(Beginning of Task material)
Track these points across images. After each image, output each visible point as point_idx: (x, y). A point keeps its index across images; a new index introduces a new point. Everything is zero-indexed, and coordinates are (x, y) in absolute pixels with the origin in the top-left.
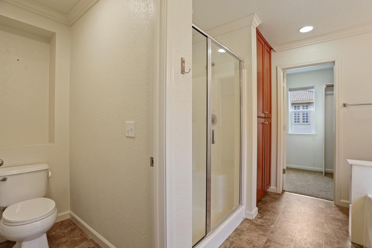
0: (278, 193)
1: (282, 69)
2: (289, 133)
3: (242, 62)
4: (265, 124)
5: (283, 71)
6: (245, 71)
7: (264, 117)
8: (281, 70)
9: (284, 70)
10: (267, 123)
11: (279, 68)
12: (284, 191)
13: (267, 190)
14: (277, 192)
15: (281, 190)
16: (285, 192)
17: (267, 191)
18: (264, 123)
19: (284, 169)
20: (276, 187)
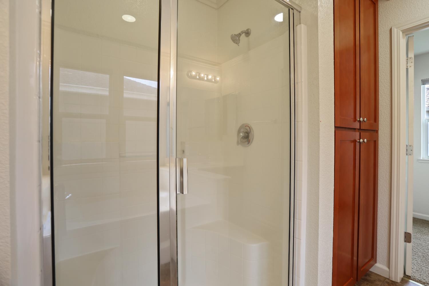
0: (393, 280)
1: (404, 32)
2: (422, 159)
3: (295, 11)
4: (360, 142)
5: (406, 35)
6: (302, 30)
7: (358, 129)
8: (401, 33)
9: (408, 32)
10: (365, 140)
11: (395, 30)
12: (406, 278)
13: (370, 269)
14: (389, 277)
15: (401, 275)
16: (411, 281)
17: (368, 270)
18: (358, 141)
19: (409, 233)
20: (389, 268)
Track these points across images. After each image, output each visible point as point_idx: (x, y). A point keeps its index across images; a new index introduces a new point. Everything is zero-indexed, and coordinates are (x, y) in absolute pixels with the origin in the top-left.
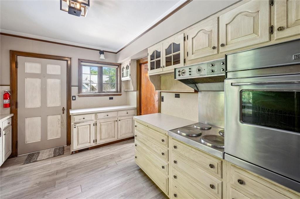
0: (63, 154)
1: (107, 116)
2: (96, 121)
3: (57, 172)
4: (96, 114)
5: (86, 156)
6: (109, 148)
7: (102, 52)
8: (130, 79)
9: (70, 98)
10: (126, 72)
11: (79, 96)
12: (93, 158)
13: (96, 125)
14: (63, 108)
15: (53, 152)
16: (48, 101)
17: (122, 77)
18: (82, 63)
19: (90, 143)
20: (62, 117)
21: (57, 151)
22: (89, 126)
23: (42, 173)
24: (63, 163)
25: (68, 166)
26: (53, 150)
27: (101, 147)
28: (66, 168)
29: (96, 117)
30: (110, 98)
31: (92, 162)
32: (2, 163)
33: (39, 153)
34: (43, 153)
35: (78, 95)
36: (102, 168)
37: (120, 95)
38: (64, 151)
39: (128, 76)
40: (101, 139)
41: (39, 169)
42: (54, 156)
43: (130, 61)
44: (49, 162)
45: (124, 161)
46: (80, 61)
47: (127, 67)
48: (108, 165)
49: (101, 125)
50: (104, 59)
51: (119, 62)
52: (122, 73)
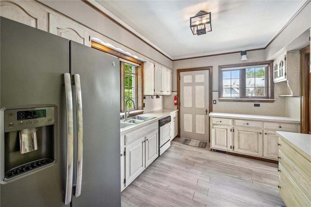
(End of Task material)
(Beginning of Task material)
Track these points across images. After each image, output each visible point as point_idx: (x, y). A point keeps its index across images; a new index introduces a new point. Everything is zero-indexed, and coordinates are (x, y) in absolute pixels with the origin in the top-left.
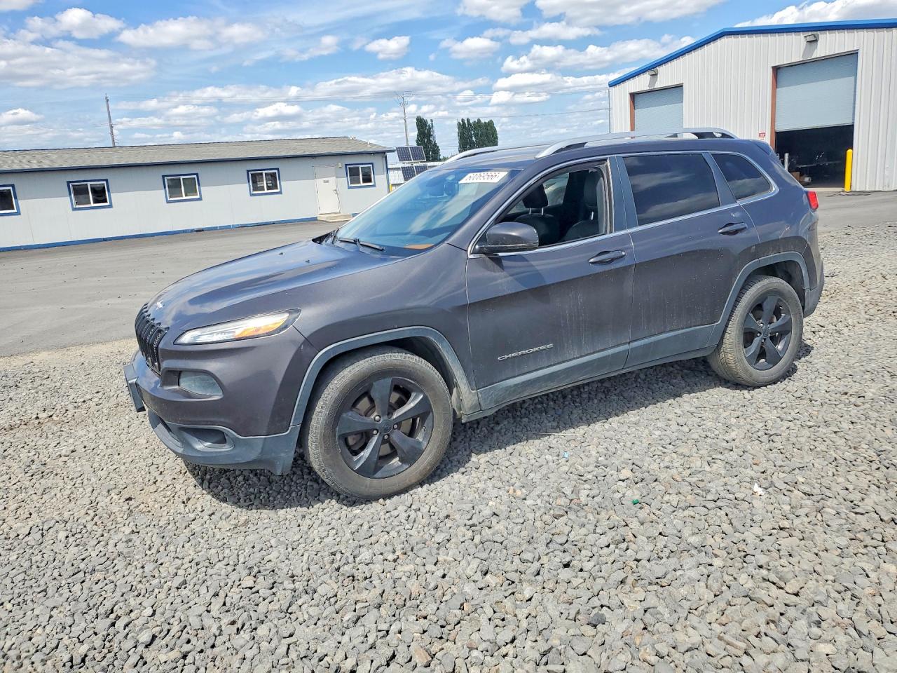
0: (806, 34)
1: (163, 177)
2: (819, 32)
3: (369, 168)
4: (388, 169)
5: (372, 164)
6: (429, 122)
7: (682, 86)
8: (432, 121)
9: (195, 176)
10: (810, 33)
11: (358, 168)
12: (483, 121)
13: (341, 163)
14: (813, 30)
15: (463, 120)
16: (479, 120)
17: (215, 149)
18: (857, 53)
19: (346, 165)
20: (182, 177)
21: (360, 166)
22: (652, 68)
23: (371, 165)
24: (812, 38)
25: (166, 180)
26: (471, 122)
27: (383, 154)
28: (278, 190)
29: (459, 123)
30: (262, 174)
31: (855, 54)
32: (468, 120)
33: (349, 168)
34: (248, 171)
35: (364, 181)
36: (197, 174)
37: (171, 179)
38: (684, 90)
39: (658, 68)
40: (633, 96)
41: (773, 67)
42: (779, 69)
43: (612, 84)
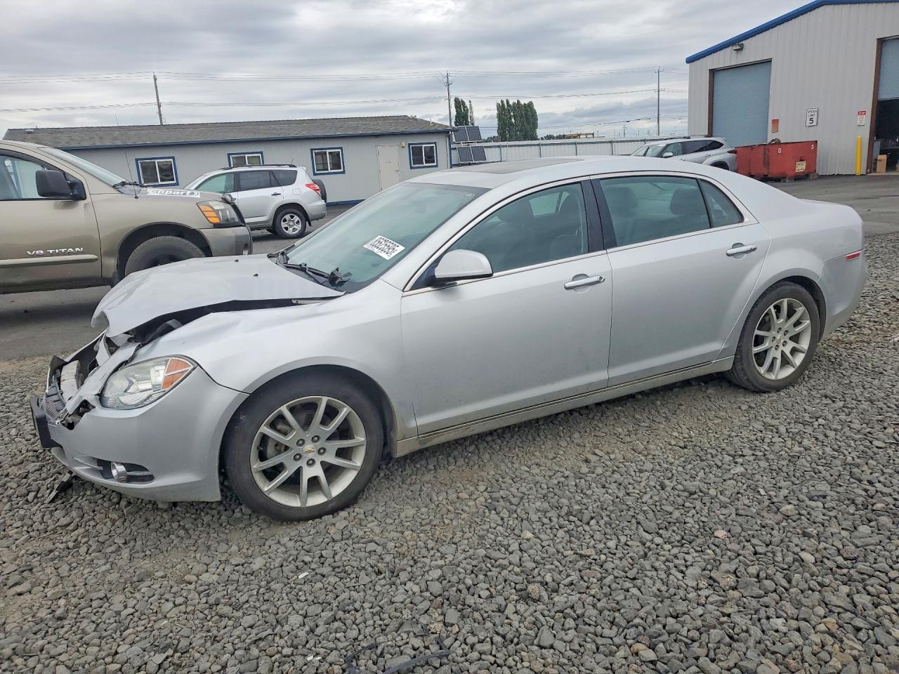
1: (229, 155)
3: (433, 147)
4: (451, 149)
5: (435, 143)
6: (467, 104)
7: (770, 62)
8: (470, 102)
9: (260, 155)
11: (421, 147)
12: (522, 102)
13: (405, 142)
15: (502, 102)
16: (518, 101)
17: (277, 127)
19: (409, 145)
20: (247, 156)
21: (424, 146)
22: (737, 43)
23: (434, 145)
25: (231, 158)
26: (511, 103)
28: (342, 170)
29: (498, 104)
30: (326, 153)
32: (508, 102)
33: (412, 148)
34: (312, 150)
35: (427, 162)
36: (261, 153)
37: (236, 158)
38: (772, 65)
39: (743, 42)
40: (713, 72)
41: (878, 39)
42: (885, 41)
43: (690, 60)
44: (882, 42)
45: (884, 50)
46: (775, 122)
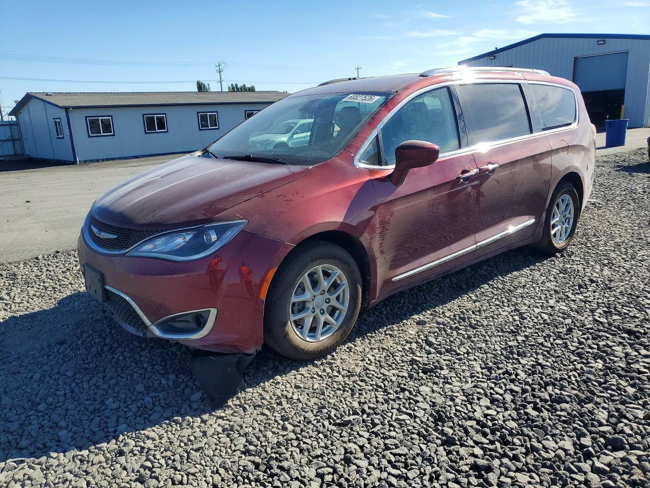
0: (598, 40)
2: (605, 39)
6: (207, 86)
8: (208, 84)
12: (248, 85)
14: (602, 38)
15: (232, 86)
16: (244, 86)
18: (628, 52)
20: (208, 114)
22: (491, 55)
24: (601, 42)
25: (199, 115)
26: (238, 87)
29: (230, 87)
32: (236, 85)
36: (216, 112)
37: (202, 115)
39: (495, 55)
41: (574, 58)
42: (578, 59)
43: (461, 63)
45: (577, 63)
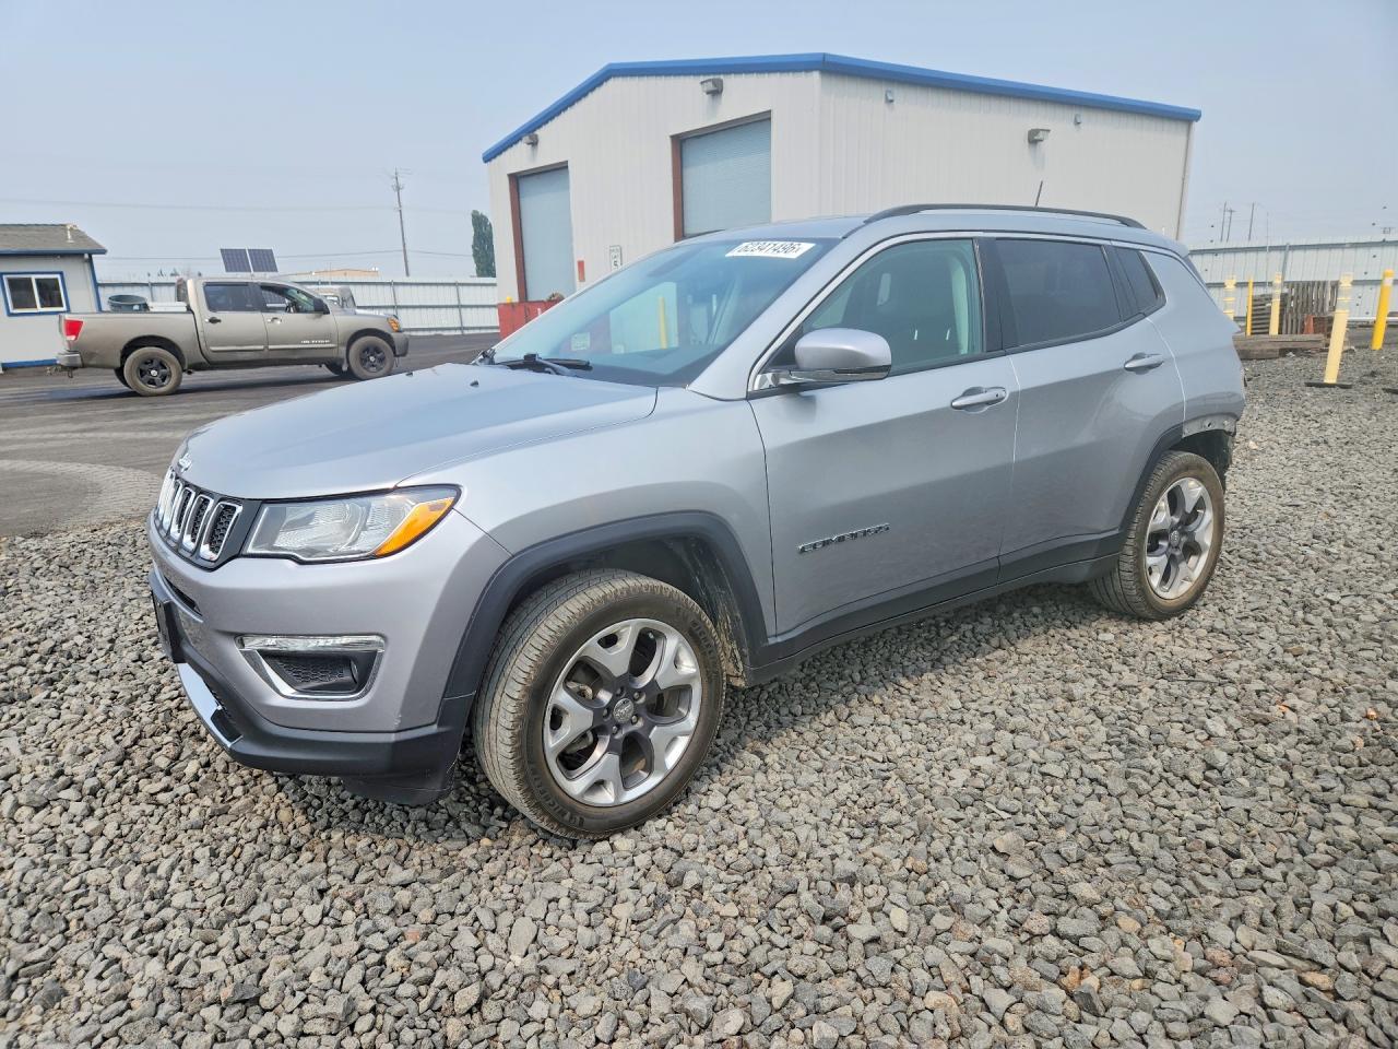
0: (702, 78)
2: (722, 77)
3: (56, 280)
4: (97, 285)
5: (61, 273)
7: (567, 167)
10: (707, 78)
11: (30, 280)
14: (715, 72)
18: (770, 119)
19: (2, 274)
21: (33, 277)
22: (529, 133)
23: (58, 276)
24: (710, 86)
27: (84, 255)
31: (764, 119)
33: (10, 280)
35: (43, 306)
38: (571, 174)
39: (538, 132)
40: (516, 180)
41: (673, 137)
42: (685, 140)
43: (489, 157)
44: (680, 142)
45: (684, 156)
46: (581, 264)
(End of Task material)
(Beginning of Task material)
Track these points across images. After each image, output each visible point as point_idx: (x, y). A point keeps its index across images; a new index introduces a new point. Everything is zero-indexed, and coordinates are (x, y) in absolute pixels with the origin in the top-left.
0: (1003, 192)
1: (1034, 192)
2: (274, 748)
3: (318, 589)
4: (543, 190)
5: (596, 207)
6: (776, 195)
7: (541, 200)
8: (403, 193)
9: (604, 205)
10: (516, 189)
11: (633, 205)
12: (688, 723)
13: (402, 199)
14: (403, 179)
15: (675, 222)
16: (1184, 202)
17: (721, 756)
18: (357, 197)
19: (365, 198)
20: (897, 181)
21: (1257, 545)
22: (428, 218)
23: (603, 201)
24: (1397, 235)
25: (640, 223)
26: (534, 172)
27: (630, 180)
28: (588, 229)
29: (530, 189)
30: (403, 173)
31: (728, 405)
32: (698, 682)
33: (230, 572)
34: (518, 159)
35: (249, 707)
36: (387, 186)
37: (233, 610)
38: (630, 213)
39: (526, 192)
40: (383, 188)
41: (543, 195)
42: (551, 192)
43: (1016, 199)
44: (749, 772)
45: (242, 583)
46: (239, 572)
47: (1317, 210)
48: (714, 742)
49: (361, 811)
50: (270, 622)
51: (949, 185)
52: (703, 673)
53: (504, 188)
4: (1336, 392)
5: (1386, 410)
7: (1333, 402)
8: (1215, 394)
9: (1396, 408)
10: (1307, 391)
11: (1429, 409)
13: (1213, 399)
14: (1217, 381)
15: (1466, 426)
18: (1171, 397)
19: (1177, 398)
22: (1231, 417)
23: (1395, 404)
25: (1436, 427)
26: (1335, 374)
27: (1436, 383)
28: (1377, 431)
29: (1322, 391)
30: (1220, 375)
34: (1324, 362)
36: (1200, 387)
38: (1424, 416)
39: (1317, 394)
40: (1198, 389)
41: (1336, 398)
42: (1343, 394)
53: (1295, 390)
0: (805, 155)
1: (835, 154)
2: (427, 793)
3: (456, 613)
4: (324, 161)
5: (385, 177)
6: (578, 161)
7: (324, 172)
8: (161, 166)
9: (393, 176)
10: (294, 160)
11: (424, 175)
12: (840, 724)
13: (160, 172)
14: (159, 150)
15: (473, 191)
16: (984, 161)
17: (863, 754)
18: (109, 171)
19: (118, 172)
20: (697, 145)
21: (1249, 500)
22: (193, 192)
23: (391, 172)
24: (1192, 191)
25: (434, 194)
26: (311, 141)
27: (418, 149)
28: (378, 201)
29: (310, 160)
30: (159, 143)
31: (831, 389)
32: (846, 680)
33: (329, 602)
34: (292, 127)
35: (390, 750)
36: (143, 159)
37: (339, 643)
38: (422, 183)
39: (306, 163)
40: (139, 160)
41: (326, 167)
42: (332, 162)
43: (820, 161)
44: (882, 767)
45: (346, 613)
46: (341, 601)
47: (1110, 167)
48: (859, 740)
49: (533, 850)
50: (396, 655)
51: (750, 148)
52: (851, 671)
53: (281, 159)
(End of Task material)
▶ [What is expected] Please copy, exactly as written, every line in the listing above from the line with "44: (749, 772)" up to and including the line with "52: (703, 673)".

▶ [Output]
44: (749, 772)
45: (242, 583)
46: (239, 572)
47: (1317, 210)
48: (714, 742)
49: (361, 811)
50: (270, 622)
51: (949, 185)
52: (703, 673)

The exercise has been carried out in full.